For all techniques and features, we ran the same 5-fold cross-validation experiments in order to determine how well they could be used to distinguish between male and female authors of tweets.
006 12 29 Points 1316 Partenaires vivaocs target blanc baznas FWD V4 solid 000 safiweb hostma 00px 3px vertical love jiji bientot hichamtoldo skyblog blank siro tssalo mehdibono wesh houssam salam sarah slt tt monde lkhassar sqal 07 wlad asfi t9admo walah mdintkom wa3ra mais ntoma mhachrine m simo simoraymy mimo moi meryem safi c est mon msn mailto soso 2005 mousi9a net hicham toldo ach hadak chi sadi9 dyalach site adrianhicham 3l makshof tamo sba7 lkhayre sba7ato lilah manak miss kawtar salut yala9ina m3a ma7san mana ou tanatmana matab9awche tkhasro fi lhadra awlade khalti msa tupac saha hi everybody souma ha7na left Votre Message auteur maxlenght msg send Voir archives google 160 600 160x600 E1771E 006699 addv Ajouter Une addm addi Photo addt Telechargement addp Devenez partenaire Signaler bug erreur Contacter 250 Codage Design par Mohamed Yassine 0021274185715 N° 17 Bloc 62 Saida 46000 ligne 94 Total 65559 Corpyright Tous droits r?
Gender recognition has also already been applied to Tweets. (2010) examined various traits of authors from India tweeting in English, combining character N-grams and sociolinguistic features like manner of laughing, honorifics, and smiley use.An interesting observation is that there is a clear class of misclassified users who have a majority of opposite gender users in their social network.
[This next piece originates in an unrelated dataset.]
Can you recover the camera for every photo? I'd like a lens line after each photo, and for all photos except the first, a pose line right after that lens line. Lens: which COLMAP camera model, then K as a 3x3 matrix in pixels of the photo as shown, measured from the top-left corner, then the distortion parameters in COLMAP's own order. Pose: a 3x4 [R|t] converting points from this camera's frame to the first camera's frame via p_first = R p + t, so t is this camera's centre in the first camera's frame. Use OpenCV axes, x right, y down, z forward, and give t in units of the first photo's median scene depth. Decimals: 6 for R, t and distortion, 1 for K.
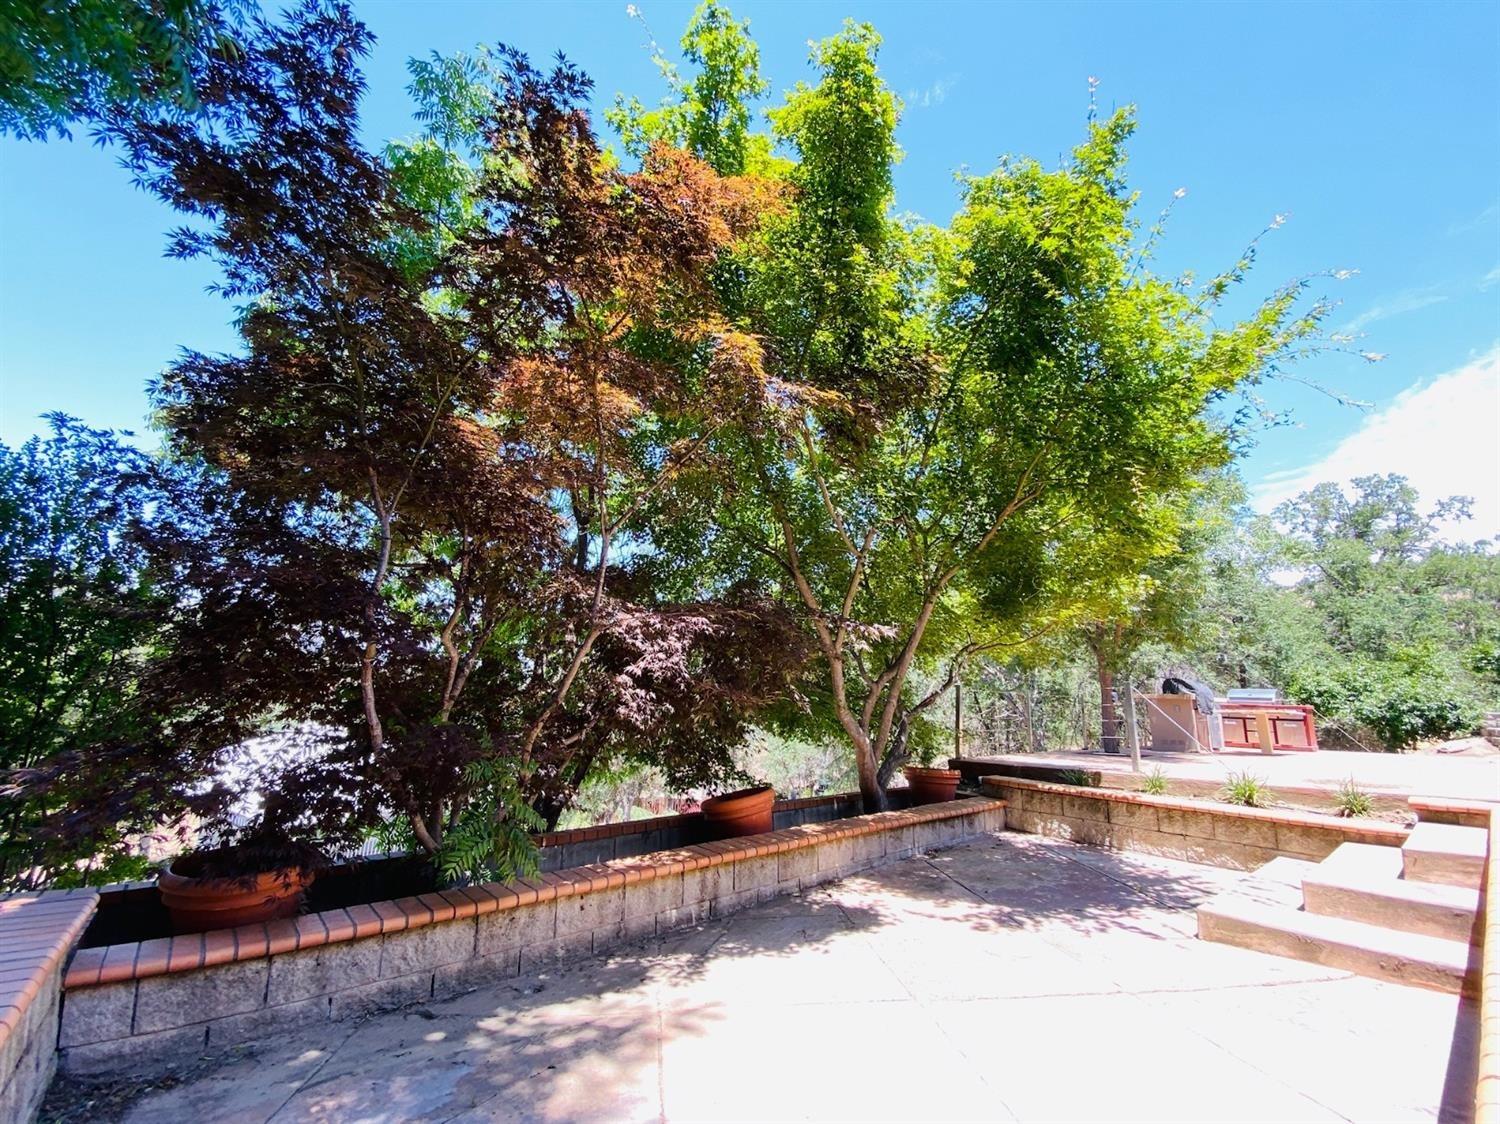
lens RADIAL K [[645.9, 0, 750.0], [0, 645.9, 562.0], [0, 0, 1]] dist [0.000056, -0.000723]
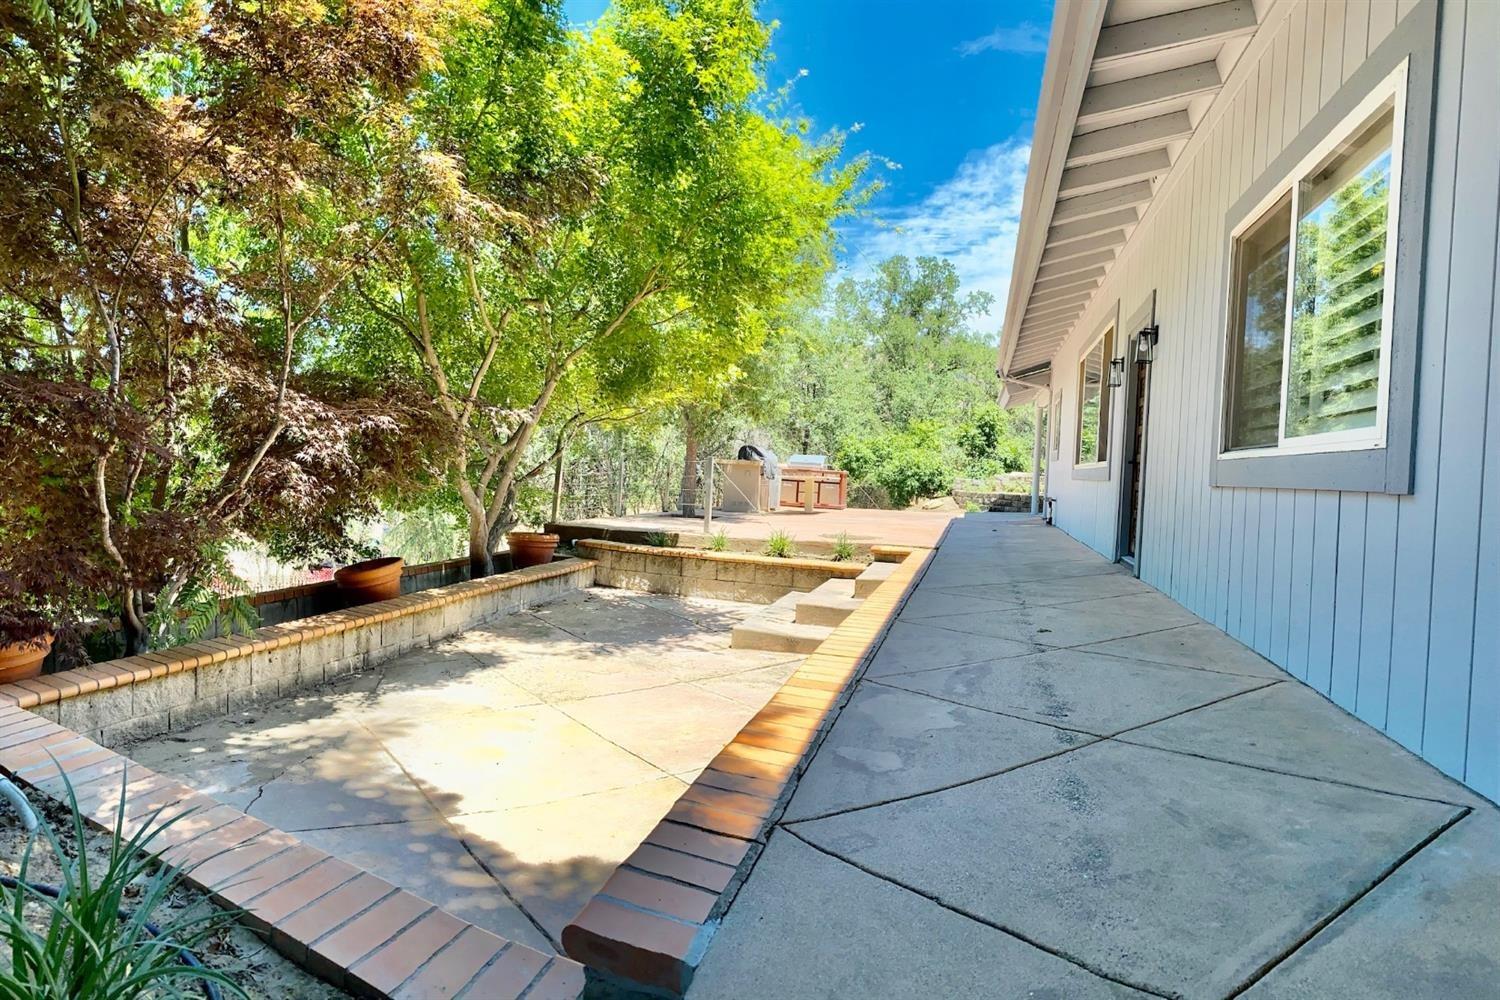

When adding more information sources, such as profile fields, they reach an accuracy of 92.0%.172 For Tweets in Dutch, we first look at the official user interface for the Twi NL data set, Among other things, it shows gender and age statistics for the users producing the tweets found for user specified searches.In the following sections, we first present some previous work on gender recognition (Section 2). Currently the field is getting an impulse for further development now that vast data sets of user generated data is becoming available. (2012) show that authorship recognition is also possible (to some degree) if the number of candidate authors is as high as 100,000 (as compared to the usually less than ten in traditional studies).Then we describe our experimental data and the evaluation method (Section 3), after which we proceed to describe the various author profiling strategies that we investigated (Section 4). Gender Recognition Gender recognition is a subtask in the general field of authorship recognition and profiling, which has reached maturity in the last decades(for an overview, see e.g. Even so, there are circumstances where outright recognition is not an option, but where one must be content with profiling, i.e.We then experimented with several author profiling techniques, namely Support Vector Regression (as provided by LIBSVM; (Chang and Lin 2011)), Linguistic Profiling (LP; (van Halteren 2004)), and Ti MBL (Daelemans et al.